2013.04.18
「出版」と「publishing」の違いが意味するもの
英語の「publish」「publishing」にあたる日本語は、ふつう「出版する」「出版」である。私は昔から、これに違和感がある。

ウィキペディアの「出版」には、こう書いてある。

ウィキペディア - 出版
http://ja.wikipedia.org/wiki/%E5%87%BA%E7%89%88

<出版(しゅっぱん、英語:publishing)とは、販売・頒布する目的で文書や図画を複製し、これを書籍や雑誌の形態で発行することで、上梓(じょうし)、板行(はんこう)とも呼ばれる>。

<書籍や雑誌など出版されたものを出版物と呼び、出版を事業とする企業を出版社と呼ぶ。 出版(複製)は一般に印刷によって行われる。新聞も同様の方法で発行されるが、流通経路が異なり、普通は出版とは呼ばない。ただし、現在ほとんどの新聞社(またはそのグループ会社)では雑誌、書籍の出版も手がけている>。

この解説文にもあらわれているように、日本語の「出版」は、書籍や雑誌が中心であり、「紙に印刷する」というニュアンスが強い。

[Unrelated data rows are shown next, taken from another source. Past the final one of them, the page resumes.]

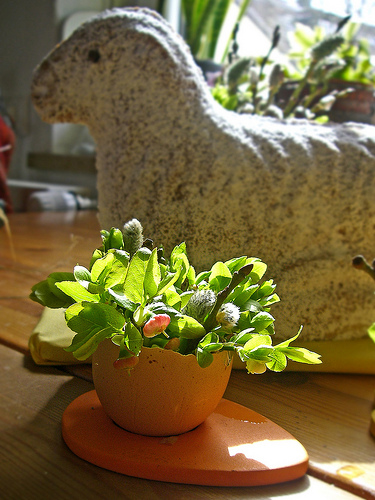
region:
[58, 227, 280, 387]
green plants growing in a planter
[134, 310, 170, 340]
red blossom of the plant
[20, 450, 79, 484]
wood surface of the table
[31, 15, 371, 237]
a large fake sheep on the table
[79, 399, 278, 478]
orange clay base of the planter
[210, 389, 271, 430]
water on the planter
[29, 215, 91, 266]
glossy wood surface of the couter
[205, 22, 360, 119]
plants growing behind the sheep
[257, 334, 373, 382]
yellow cloth on a base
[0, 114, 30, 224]
red towel on a hook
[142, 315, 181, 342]
single pink flower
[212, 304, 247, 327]
green flower buds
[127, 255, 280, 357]
green flowers in pot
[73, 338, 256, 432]
red clay flower pot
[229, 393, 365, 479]
water spots on surface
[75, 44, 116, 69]
black eye on stone toy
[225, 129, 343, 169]
lines on the statue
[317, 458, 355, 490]
break in the brown table top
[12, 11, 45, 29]
gray paint on the wall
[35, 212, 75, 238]
shine on the table top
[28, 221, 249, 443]
flowers in a clay pot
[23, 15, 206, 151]
head of an ornamental sheep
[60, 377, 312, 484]
a flowerpot stand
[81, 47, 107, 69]
eye of the ornamental sheep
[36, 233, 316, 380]
plant in a ceramic pot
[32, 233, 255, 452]
plant in a pot in front of an ornamental sheep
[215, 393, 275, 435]
some water on pot stand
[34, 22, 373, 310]
sheep made out of porcalein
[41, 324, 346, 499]
potplant and a stand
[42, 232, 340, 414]
leafy flowers in a pot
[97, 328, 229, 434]
the red pot on the floor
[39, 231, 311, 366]
the flowers in the pot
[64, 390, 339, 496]
the base of the pot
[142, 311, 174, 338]
the red flower in the pot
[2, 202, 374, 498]
the hardwood floor in the room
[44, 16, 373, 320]
the sheep on the floor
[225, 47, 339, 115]
the plant behind the sheep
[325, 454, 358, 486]
the stain on the floor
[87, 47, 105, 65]
the eye of the sheep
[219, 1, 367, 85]
the window behind the sheep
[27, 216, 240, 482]
Plant growing in an egg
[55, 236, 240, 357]
The plant is leafy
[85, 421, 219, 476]
Egg is sitting on a board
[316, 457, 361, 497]
Crack in the table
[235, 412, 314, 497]
Light reflecting on the table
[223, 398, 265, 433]
water on the board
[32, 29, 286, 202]
Cement lamb on the table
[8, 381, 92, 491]
The table is made of wood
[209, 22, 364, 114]
Plants in the window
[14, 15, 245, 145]
The lamb is made of concrete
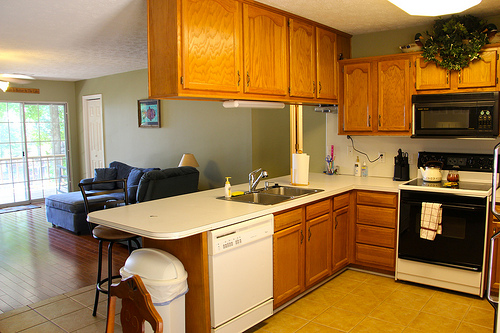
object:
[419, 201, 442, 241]
dish towel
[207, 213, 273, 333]
dishwasher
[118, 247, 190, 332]
trashcan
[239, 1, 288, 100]
cabinets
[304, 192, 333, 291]
cabinets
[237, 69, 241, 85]
handles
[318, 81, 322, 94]
handles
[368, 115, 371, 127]
handles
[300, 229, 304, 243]
handles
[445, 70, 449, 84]
handles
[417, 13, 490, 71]
plant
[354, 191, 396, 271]
drawers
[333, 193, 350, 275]
drawers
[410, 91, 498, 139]
microwave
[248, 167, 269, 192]
faucet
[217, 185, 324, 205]
sink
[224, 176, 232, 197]
soap bottle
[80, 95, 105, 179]
door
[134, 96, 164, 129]
picture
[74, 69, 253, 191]
wall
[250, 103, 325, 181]
wall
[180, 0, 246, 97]
cabinet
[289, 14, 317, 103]
cabinet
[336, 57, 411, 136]
cabinet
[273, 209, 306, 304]
cabinet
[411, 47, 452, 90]
cabinet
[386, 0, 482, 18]
light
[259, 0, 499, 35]
ceiling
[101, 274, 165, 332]
chair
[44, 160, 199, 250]
couch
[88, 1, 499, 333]
kitchen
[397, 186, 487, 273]
oven door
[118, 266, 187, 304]
bag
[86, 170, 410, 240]
counter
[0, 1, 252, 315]
livig room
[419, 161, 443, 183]
tea kettle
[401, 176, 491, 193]
stove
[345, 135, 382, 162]
cord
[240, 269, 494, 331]
floor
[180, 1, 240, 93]
cabinet door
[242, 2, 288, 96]
cabinet door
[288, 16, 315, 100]
cabinet door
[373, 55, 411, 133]
cabinet door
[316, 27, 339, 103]
cabinet door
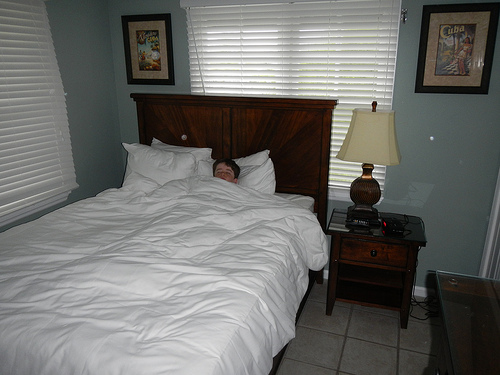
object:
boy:
[210, 159, 243, 184]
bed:
[4, 92, 340, 374]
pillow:
[198, 147, 277, 197]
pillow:
[119, 141, 195, 188]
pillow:
[151, 135, 212, 177]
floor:
[276, 281, 431, 375]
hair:
[212, 158, 244, 177]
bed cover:
[0, 172, 330, 374]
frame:
[268, 268, 322, 375]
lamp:
[337, 99, 405, 204]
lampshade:
[335, 109, 407, 168]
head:
[211, 156, 241, 185]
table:
[324, 206, 428, 329]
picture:
[119, 13, 179, 87]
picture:
[416, 0, 498, 95]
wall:
[108, 0, 499, 285]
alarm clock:
[380, 217, 406, 236]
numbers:
[380, 219, 391, 228]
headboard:
[128, 91, 337, 198]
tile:
[277, 281, 431, 375]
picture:
[0, 0, 498, 374]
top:
[327, 206, 428, 247]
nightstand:
[327, 206, 429, 328]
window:
[186, 6, 403, 191]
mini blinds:
[178, 2, 403, 197]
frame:
[119, 15, 176, 86]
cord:
[402, 215, 432, 322]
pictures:
[122, 2, 499, 96]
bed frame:
[269, 265, 317, 374]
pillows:
[120, 135, 278, 196]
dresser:
[325, 208, 428, 327]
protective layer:
[330, 206, 428, 242]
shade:
[181, 2, 404, 204]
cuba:
[438, 23, 469, 43]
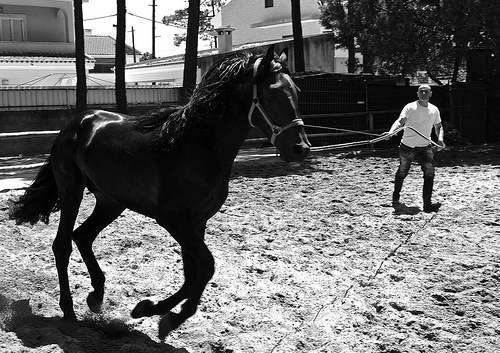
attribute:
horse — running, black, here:
[37, 39, 321, 330]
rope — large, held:
[300, 108, 415, 166]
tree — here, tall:
[364, 13, 476, 63]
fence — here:
[335, 76, 498, 133]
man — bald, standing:
[389, 70, 467, 207]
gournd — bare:
[258, 130, 362, 340]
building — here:
[17, 1, 259, 160]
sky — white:
[127, 2, 185, 64]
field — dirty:
[20, 88, 330, 323]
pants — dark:
[389, 132, 450, 243]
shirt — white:
[395, 95, 456, 154]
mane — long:
[164, 57, 233, 133]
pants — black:
[395, 153, 441, 221]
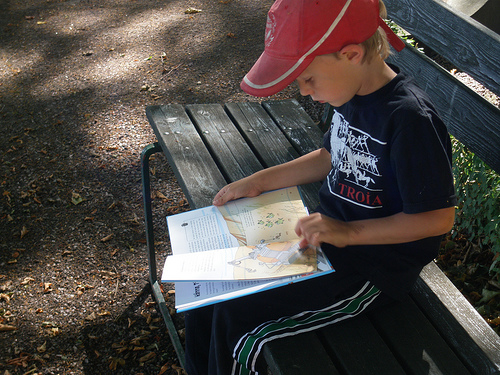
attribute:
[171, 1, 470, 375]
boy — young, small, holding, reading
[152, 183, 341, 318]
book — designed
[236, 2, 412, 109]
hat — striped, red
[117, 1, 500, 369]
bench — supported, wooden, iron, brown, old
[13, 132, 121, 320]
leaves — falling, brown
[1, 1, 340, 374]
ground — sandy, rocky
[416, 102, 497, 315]
bush — small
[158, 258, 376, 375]
pants — black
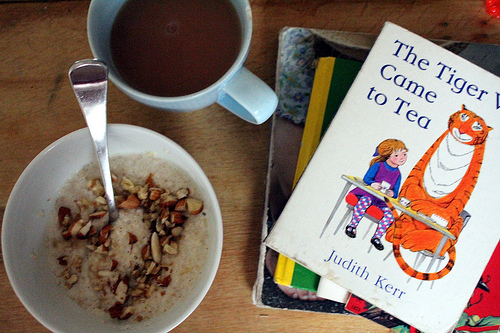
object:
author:
[322, 249, 408, 298]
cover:
[264, 21, 499, 330]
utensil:
[67, 58, 130, 211]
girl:
[343, 138, 407, 250]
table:
[2, 2, 500, 333]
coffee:
[110, 0, 242, 97]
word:
[323, 248, 407, 302]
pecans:
[164, 244, 178, 255]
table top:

いっぽう、英語のウィキペディアの「Publishing」にはこうある。

Wikipedia - Publishing
http://en.wikipedia.org/wiki/Publishing

<Publishing is the process of production and dissemination of literature, music, or information ― the activity of making information available to the general public.>

(大意:パブリッシングとは、文芸作品や音楽、情報を製作し、ひろめるプロセスを指す。すなわち、情報を公(おおやけ)にする活動を指す。)

ここには、「紙に印刷する」というニュアンスはない。パブリッシングとは、「情報を公にする」ことなのだ。日本語でいえば「公開」に近い。「publish」と「public」という綴(つづ)りの類似からも、この2つの単語が語源的にも近いことは予想がつく。

英語の「Publishing」の解説文には、こういう部分がある。

<Traditionally, the term refers to the distribution of printed works such as books (the "book trade") and newspapers. With the advent of digital information systems and the Internet, the scope of publishing has expanded to include electronic resources, such as the electronic versions of books and periodicals, as well as micro-publishing, websites, blogs, video game publishers and the like.>

(大意:旧来は、この語は本や新聞などの印刷物をひろめることを指していた。その後、デジタル情報システムとインターネットがあらわれてからは、パブリッシングの範囲はひろがり、電子的な媒体も含まれるようになった。つまり、本や雑誌の電子版や、ウェブサイトやブログ、テレビゲームといったものである。)

英語の「publishing」は、もともと「紙」や「印刷」というニュアンスが少ないので、デジタル情報やインターネットが出てきてからは、自然とそれを含むようになってきているわけだ。

いっぽう、日本のウィキペディアの「出版」のほうには、このようなデジタル情報やインターネットに対する言及はひとつもない。これは、この解説文を書いた人の見方が偏っている、という部分もいくらかあるかもしれない。しかし、日本語の「出版」という語は、「紙」や「印刷」というニュアンスが強いことは間違いないだろう。その意味では、この解説文はそれほど偏ってはいないと思う。

先日「ネットの文字は「活字」に入らないのか」というのを書いたが、「活字」という語を紙に限定する用法も、この「出版」の用法と似ているかもしれない。つまり、マスコミがネットを文化的に下だと見ているといったことだけでなく、「出版」という語にもあらわれているように、いわば日本語のレベルで「紙への傾斜」があるわけだ。

「出版」や「活字」という語のニュアンスも、もっと時間が経てば、きっと変わっていくだろう。しかし現状では、まだ「紙への傾斜」が強いわけだ。このことは、日本はデジタル情報やネットというものを、まだ文化的に「腹落ち」するレベルまでは取り込めていない、ということを意味しているかもしれない。